Exercise directions: Transcribe every line of the material below without change, apart from dropping the pictures.

Records:
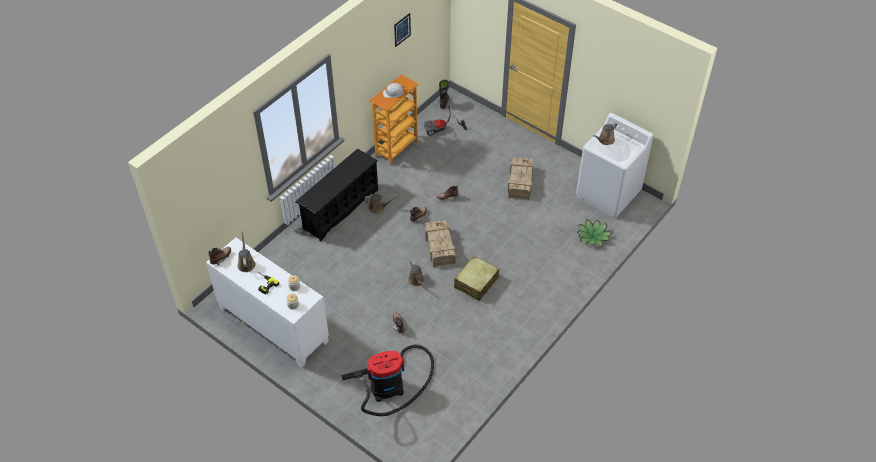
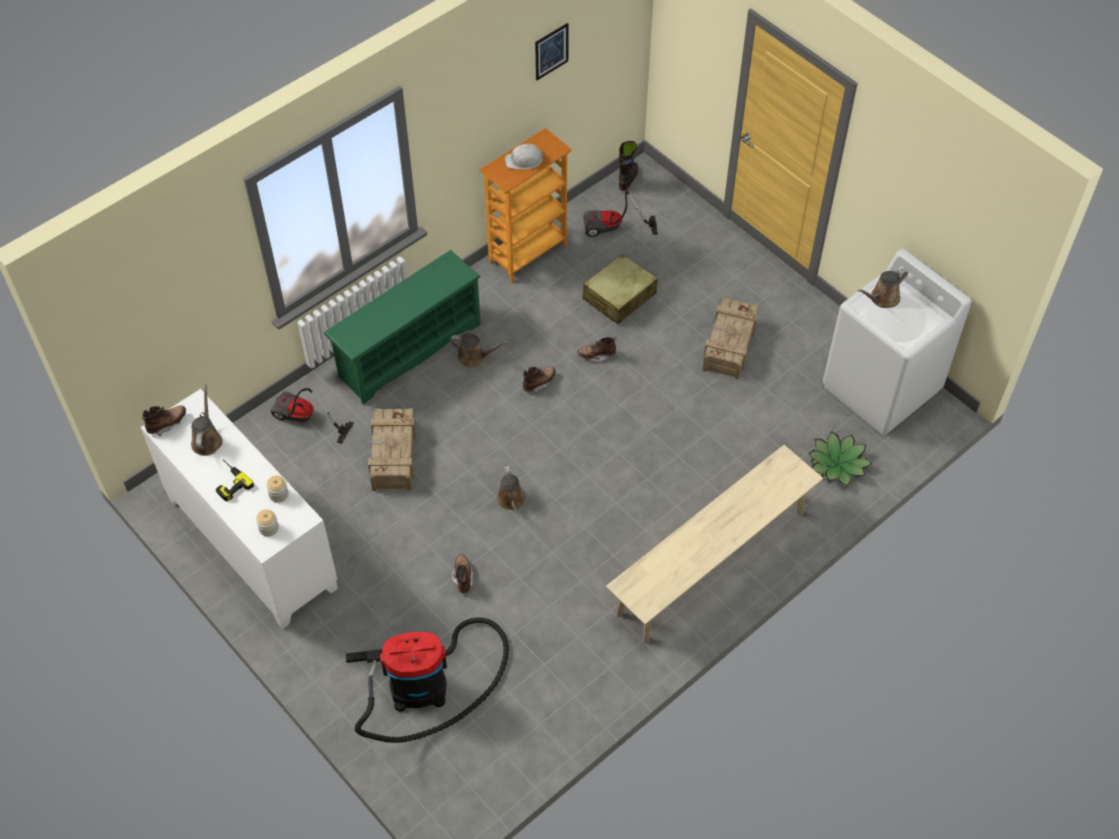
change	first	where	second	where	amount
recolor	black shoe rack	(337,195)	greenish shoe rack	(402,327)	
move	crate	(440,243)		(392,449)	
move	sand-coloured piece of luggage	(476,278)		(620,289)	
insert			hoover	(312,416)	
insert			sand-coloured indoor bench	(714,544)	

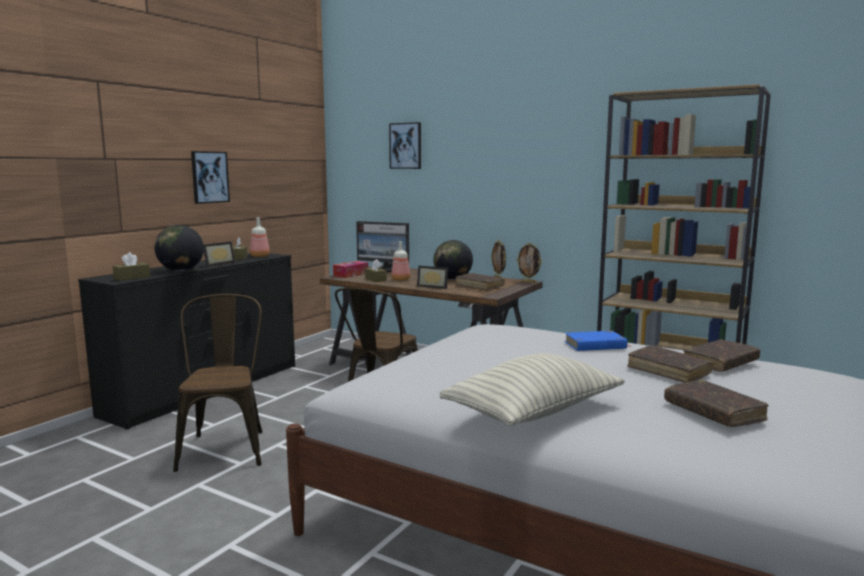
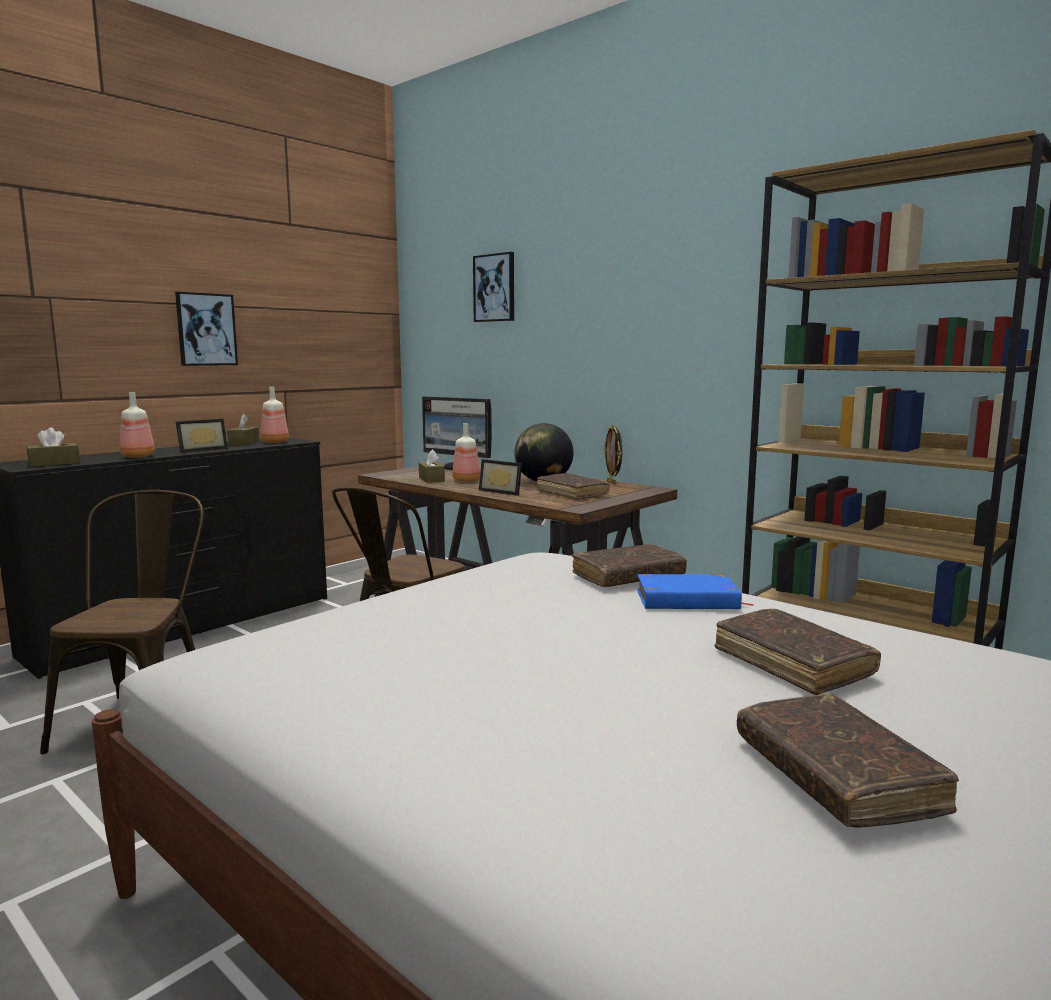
change	first	where	second	where	amount
replace	desk globe	(179,248)	bottle	(137,425)	
delete	standing frame	(529,262)			
delete	tissue box	(350,269)			
move	brown-coloured book	(721,355)		(629,565)	
delete	throw pillow	(532,389)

Response to the task:
change	first	where	second	where	amount
recolor	black shoe rack	(337,195)	greenish shoe rack	(402,327)	
move	crate	(440,243)		(392,449)	
move	sand-coloured piece of luggage	(476,278)		(620,289)	
insert			hoover	(312,416)	
insert			sand-coloured indoor bench	(714,544)	

change	first	where	second	where	amount
replace	desk globe	(179,248)	bottle	(137,425)	
delete	standing frame	(529,262)			
delete	tissue box	(350,269)			
move	brown-coloured book	(721,355)		(629,565)	
delete	throw pillow	(532,389)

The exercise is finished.